Part 1 of a 3 part series. 

How do we recruit more top talent?

Bill Yaman, Chief Revenue Officer  |  10/9/2014

It’s the question on almost every real estate broker’s mind. The question becomes even more urgent as brokerages gain more confidence in business growth and 45 percent of firms are actively engaged in recruiting, based on a recent report by NAR.

In our recent Thought Leader Survey, real estate executives shared their top challenges in recruiting outstanding agents. The top three are attracting younger agents, not having enough time to recruit, and getting top producers to apply. These challenges won’t be addressed by doing business as usual; it’s time for brokerages to find creative solutions and adapt traditional business and recruiting models.

There are three ways you can solve the recruiting issue and begin investing in bright minds:

Attract business owners and entrepreneurs

There are a growing number of people who want to be business owners rather than someone’s employee. What if you could tap into that potential? These are people who are willing to shoulder more responsibility and invest more of themselves into a company—as long as the company is willing to invest in them. Providing a way for these entrepreneurs to build a business within your brokerage and take ownership or their future may help bring an influx of valuable, bright minds into your ranks. For a more in-depth discussion on this topic, read our posts about exploring a new business model and attracting more Gen Xers.
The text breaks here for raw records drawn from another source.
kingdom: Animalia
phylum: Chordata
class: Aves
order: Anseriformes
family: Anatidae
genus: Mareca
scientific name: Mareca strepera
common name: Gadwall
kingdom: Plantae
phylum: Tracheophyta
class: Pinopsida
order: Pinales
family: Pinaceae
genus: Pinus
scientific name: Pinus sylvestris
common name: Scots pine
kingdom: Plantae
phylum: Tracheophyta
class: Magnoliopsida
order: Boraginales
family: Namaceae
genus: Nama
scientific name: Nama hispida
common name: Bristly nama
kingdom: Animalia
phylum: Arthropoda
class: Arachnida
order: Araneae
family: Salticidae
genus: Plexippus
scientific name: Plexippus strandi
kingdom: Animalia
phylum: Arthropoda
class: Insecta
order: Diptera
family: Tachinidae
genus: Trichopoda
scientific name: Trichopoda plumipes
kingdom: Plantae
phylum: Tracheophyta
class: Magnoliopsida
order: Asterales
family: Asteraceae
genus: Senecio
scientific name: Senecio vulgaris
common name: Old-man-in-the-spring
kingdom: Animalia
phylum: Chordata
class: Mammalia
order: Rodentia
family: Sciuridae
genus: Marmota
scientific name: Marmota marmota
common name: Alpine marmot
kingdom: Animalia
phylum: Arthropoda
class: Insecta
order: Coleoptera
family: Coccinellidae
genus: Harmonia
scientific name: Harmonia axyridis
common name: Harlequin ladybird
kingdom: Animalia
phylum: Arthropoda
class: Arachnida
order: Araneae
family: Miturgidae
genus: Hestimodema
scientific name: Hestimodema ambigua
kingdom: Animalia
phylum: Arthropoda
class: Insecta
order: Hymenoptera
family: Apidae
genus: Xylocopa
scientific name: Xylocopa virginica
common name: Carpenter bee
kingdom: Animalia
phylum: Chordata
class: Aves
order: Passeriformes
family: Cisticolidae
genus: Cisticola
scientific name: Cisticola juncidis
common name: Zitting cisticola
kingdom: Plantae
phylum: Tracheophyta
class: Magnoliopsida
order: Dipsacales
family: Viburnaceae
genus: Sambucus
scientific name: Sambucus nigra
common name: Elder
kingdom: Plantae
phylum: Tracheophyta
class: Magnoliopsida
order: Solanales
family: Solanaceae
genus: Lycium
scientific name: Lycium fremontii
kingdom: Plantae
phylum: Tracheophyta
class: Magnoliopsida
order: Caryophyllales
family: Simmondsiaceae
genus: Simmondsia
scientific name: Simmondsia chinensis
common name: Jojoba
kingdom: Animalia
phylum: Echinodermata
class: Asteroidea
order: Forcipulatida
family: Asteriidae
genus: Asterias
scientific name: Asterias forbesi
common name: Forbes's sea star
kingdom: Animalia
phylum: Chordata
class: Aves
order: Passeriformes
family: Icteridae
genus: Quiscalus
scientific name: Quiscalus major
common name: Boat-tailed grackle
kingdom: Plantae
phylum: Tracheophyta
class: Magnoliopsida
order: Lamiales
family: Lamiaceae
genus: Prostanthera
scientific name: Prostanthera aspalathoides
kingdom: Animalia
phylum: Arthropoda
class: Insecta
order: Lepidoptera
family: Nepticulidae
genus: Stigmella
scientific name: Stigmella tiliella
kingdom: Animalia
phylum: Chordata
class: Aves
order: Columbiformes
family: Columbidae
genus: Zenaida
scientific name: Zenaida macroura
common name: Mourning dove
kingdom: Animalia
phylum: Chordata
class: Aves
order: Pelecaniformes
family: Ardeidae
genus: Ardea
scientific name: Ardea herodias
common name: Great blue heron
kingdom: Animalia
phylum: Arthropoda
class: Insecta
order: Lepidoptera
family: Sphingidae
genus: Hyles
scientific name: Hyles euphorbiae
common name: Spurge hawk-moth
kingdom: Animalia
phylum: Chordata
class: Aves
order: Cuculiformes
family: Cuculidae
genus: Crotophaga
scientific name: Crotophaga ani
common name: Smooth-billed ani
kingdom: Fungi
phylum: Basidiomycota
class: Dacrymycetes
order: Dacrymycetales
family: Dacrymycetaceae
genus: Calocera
Invest in lifelong learners

Everyone wants the top producers—the agents that exceed their goals month after month. But because everyone wants them, you end up paying more for them and fight to differentiate your brokerage in the recruiting process. Instead of searching for the top 5 or 10 percent, start thinking of ways that you can take good salespeople or agents and make them even better. Invest in people that may need to learn the skills of real estate selling, but have the drive and intelligence to move themselves forward in the field with a little guidance.

Al Rowe, Broker/Owner of RE/MAX Advantage in Michigan, has been trying a new approach in recruiting. “Our company has changed focus because of difficulty in recruiting. We’re saying, maybe we should start building our own. We’ve used training programs and sales techniques and scripts and dialogues and marketing pieces. We’re looking for good people with either sales skills or other ancillary skills that we can retrain. We’re seeing people in their 30s and 40s, and that’s still a lot younger than the rest,” he says in our 2014 Recruiting Report.

Include compensation flexibility

The real estate industry needs younger, motivated agents to step into the roles of retiring agents, and experienced agents to keep the business on track. Each generation is often interested in different incentives based on what stage of life they’re in—which can be different than the incentive packages brokerages traditionally offer. Does your compensation plan allow flexibility based on what your agents value most in their stage of life? For example, a younger agent may be interested receiving mentoring and growth opportunities, while an experienced agent with a family will be more concerned about work day flexibility. Willingness to adapt incentives can give your brokerage firm an edge in recruiting top talent.